The New York Times is suing OpenAI and Microsoft for copyright infringement

btp@kbin.social · 11 months ago

The New York Times is suing OpenAI and Microsoft for copyright infringement

Zima@kbin.social · 11 months ago

The model has to contain the data in order to produce works.
as far as I understand, this isn’t true. can you elaborate on why it needs to contain the data?

EvilMonkeySlayer@kbin.social · 11 months ago

It contains large parts of the data in order to create.
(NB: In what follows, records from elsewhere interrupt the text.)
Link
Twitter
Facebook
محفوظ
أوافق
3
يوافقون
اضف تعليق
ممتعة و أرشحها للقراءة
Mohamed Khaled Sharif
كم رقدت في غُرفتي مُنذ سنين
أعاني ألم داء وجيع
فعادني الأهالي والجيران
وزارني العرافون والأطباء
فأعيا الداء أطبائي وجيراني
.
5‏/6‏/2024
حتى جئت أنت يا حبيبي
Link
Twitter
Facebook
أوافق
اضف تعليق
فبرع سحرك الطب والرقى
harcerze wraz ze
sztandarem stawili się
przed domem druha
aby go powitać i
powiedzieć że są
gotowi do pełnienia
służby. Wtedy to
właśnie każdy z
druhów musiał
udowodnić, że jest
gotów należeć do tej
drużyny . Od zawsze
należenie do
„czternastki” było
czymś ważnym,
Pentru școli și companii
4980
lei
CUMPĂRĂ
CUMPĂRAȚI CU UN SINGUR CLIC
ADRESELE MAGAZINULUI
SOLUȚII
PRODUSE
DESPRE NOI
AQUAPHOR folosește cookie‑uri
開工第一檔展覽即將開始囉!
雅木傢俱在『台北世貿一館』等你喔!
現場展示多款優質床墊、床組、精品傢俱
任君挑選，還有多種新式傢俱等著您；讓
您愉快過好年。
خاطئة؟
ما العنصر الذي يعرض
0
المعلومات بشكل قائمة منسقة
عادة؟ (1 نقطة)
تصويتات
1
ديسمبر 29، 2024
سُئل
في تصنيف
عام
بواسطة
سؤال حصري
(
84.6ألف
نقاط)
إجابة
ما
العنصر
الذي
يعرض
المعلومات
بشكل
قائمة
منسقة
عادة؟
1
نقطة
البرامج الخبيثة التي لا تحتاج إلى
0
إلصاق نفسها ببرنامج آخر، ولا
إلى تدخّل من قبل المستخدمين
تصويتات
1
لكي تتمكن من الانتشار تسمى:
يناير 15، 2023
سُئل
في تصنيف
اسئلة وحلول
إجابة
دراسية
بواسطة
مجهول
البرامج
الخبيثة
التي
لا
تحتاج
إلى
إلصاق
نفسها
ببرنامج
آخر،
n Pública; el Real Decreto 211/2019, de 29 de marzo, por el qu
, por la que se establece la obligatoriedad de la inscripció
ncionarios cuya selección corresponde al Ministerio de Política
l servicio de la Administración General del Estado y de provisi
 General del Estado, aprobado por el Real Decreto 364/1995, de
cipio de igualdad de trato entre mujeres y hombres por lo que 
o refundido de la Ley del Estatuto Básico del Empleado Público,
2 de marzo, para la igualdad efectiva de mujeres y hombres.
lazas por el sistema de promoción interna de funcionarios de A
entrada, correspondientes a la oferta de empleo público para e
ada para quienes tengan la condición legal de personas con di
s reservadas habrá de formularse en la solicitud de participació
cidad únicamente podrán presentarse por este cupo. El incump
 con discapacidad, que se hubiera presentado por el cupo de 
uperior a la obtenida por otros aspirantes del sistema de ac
In my link I provided it shows that the models do contain chunks of the original works.

Otherwise, how would it create the words etc.

I am amazed that we now have people on the level of crypto coin idiocy going on about ai models who don’t understand this.

Zima@kbin.social · 11 months ago

You would probably claim I don’t deserve my job with my level of technical illiteracy however you think you are inferring that . Anyways they do make reasonable efforts to design models that don’t memorize and are able to generalize. This is quite basic or fundamental on machine learning in general.

Previous models had semantic reasoning capacidad without memorization e.g. word2vec.

You should also realize that just because current models are memorizing despite efforts to prevent it doesn’t mean that models need to memorize. Like i said initially they are actually designed to work without needing to memorize.

EvilMonkeySlayer@kbin.social · 11 months ago

You’re contradicting yourself.

In one sentence you say it doesn’t memorize (with “reasonable effort”) then in the next you admit it does.

“Reasonable effort” is weasel wording.

Make up your mind.

Zima@kbin.social · 11 months ago

?? Are you trolling. If you design a car to combust gasoline without burning the lubricants but you still end up burning them it doesn’t mean that the lubricants are needed for the combustion itself. Conversely you have not made any nuanced argument explaining why memorization is necessary. I gave you an example where we know there is no memorization and you ignored it.

“Otherwise how would it create the words” is just saying you wouldn’t know.

EvilMonkeySlayer@kbin.social · 11 months ago

So, me pointing out the flaw in your argument is trolling?

What?

If you choose to use weasel wording to try and get out of something that is your call.

Zima@kbin.social · 11 months ago

Ok i believe that you believe that. It’s ok. I have professional experience in this space so you’re either not reading carefully or you don’t understand much about the topic.

Perhaps you might want to reconsider this in more abstract terms. The engine example you ignored could help you with that.

Do you really think that the fact that we have language models that don’t memorize and are simple enough that we can know for certain is not all we need to show that language models don’t necessarily have to memorize? You keep repeating the same (illogical) argument and ignore the simpler arguments that disprove your claim.

EvilMonkeySlayer@kbin.social · 11 months ago

So, now it’s gone from “reasonable effort” to most definitely you can say without any doubt that all the trained models contain no copyrighted data at all?

Come on. Make up your mind.

Zima@kbin.social · 11 months ago

You still haven’t backed up your claim. Once again just because you don’t know it doesn’t mean it’s not possible to do something.